Can, Faruk; Akkas, Tugce; Bekler, Sevinc; Takmakli, Selma; UZUN, LOKMAN; Ozaydin Ince, Gozde

doi:10.1016/j.bioelechem.2024.108655

Selective determination of an ovarian cancer biomarker at low concentrations with surface imprinted nanotube based chemosensor

Atıf İçin Kopyala

Can F., Akkas T., Bekler S. Y., Takmakli S., UZUN L., Ozaydin Ince G.

Bioelectrochemistry, cilt.157, 2024 (SCI-Expanded)

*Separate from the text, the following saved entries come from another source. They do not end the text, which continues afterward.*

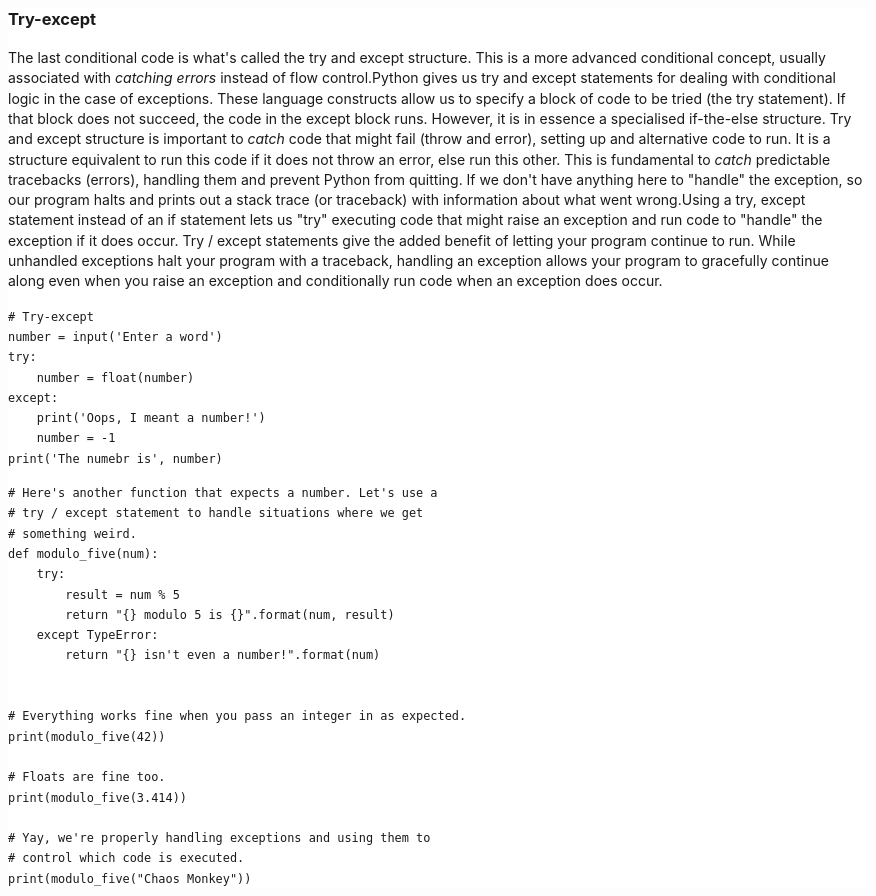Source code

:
 ```
```

### Try-except

The last conditional code is what's called the try and except structure. This is a more advanced conditional concept, usually associated with *catching errors* instead of flow control.Python gives us try and except statements for dealing with conditional logic in the case of exceptions. These language constructs allow us to specify a block of code to be tried (the try statement). If that block does not succeed, the code in the except block runs.
However, it is in essence a specialised if-the-else structure. 
Try and except structure is important to *catch* code that might fail (throw and error), setting up and alternative 
code to run. It is a structure equivalent to run this code if it does not throw an error, else run this other. This is fundamental to *catch* predictable tracebacks (errors), handling them and prevent Python from quitting. 
If we don't have anything here to "handle" the exception, so our program halts and prints out a stack trace (or traceback) with information about what went wrong.Using a try, except statement instead of an if statement lets us "try" executing code that might raise an exception and run code to "handle" the exception if it does occur. Try / except statements give the added benefit of letting your program continue to run. While unhandled exceptions halt your program with a traceback, handling an exception allows your program to gracefully continue along even when you raise an exception and conditionally run code when an exception does occur.
```
# Try-except
number = input('Enter a word')
try:
    number = float(number)
except:
    print('Oops, I meant a number!')
    number = -1
print('The numebr is', number)
```

```
# Here's another function that expects a number. Let's use a
# try / except statement to handle situations where we get
# something weird.
def modulo_five(num):
    try:
        result = num % 5
        return "{} modulo 5 is {}".format(num, result)
    except TypeError:
        return "{} isn't even a number!".format(num)
    

# Everything works fine when you pass an integer in as expected.
print(modulo_five(42))

# Floats are fine too.
print(modulo_five(3.414))

# Yay, we're properly handling exceptions and using them to
# control which code is executed.
print(modulo_five("Chaos Monkey"))
```
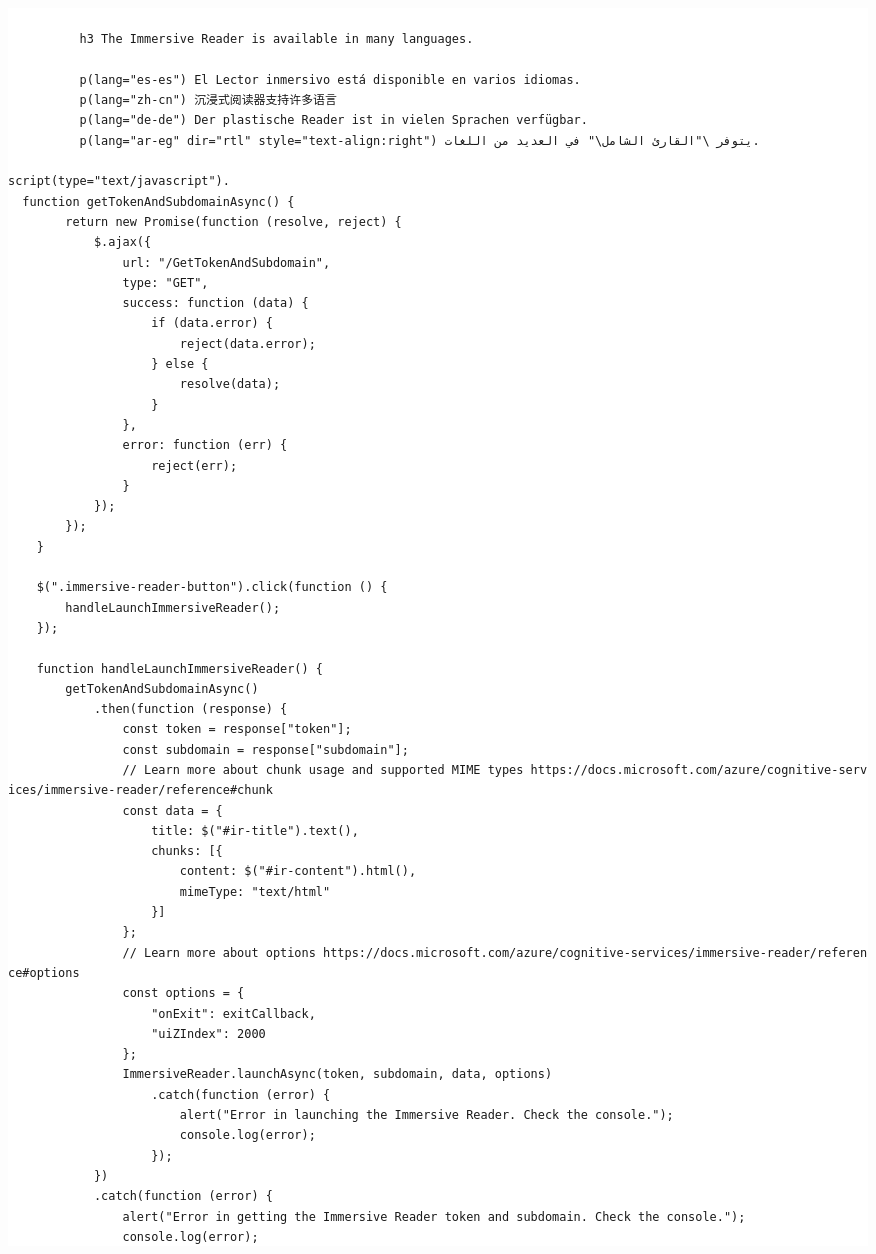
 ```pug

          h3 The Immersive Reader is available in many languages.

          p(lang="es-es") El Lector inmersivo está disponible en varios idiomas.
          p(lang="zh-cn") 沉浸式阅读器支持许多语言
          p(lang="de-de") Der plastische Reader ist in vielen Sprachen verfügbar.
          p(lang="ar-eg" dir="rtl" style="text-align:right") يتوفر \"القارئ الشامل\" في العديد من اللغات.

script(type="text/javascript").
  function getTokenAndSubdomainAsync() {
        return new Promise(function (resolve, reject) {
            $.ajax({
                url: "/GetTokenAndSubdomain",
                type: "GET",
                success: function (data) {
                    if (data.error) {
                        reject(data.error);
                    } else {
                        resolve(data);
                    }
                },
                error: function (err) {
                    reject(err);
                }
            });
        });
    }

    $(".immersive-reader-button").click(function () {
        handleLaunchImmersiveReader();
    });

    function handleLaunchImmersiveReader() {
        getTokenAndSubdomainAsync()
            .then(function (response) {
                const token = response["token"];
                const subdomain = response["subdomain"];
                // Learn more about chunk usage and supported MIME types https://docs.microsoft.com/azure/cognitive-services/immersive-reader/reference#chunk
                const data = {
                    title: $("#ir-title").text(),
                    chunks: [{
                        content: $("#ir-content").html(),
                        mimeType: "text/html"
                    }]
                };
                // Learn more about options https://docs.microsoft.com/azure/cognitive-services/immersive-reader/reference#options
                const options = {
                    "onExit": exitCallback,
                    "uiZIndex": 2000
                };
                ImmersiveReader.launchAsync(token, subdomain, data, options)
                    .catch(function (error) {
                        alert("Error in launching the Immersive Reader. Check the console.");
                        console.log(error);
                    });
            })
            .catch(function (error) {
                alert("Error in getting the Immersive Reader token and subdomain. Check the console.");
                console.log(error);
```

Yayın Türü: Makale / Tam Makale
Cilt numarası: 157
Basım Tarihi: 2024
Doi Numarası: 10.1016/j.bioelechem.2024.108655
Dergi Adı: Bioelectrochemistry
Derginin Tarandığı İndeksler: Science Citation Index Expanded (SCI-EXPANDED), Scopus, Academic Search Premier, Aquatic Science & Fisheries Abstracts (ASFA), BIOSIS, Biotechnology Research Abstracts, CAB Abstracts, Chemical Abstracts Core, Chimica, Compendex, EMBASE, MEDLINE, Veterinary Science Database
Anahtar Kelimeler: CA125, Electrochemical biosensor, Molecularly imprinted polymer, Ovarian cancer, Polypyrrole nanotube, Screen-printed electrode, Vapor deposition polymerization
Hacettepe Üniversitesi Adresli: Evet

Özet

In this study, an electrochemical chemosensor that utilizes a conductive polymer-based molecularly imprinted polymer (MIP) surface for rapid and reliable determination of CA125 was devised. A novel method has been applied to fabricate CA125 imprinted polypyrrole nanotubes (MI-PPy NT) via vapor deposition polymerization (VDP) as a recognition element for highly selective and sensitive determination of CA125. The chemosensor was prepared by immobilizing MI-PPy NT onto screen-printed gold electrodes (Au-SPE) and the performance of the sensor was evaluated by cyclic voltammetry (CV) and electrochemical impedance spectroscopy (EIS) in terms of selectivity, sensitivity, linear dynamic concentration range (LDR) and limit of detection (LOD). The MI-PPy NT@Au-SPE sensor exhibited high sensitivity (68.57 μA per decade) to the CA125 concentration ranging from 0.1 U mL−1 to 100 U mL−1 at an LOD of 0.4 U mL−1 with a correlation coefficient of 0.9922. The developed chemosensors with their novel design combined with a facile fabrication method, prove to be promising as future state-of-the-art biosensors.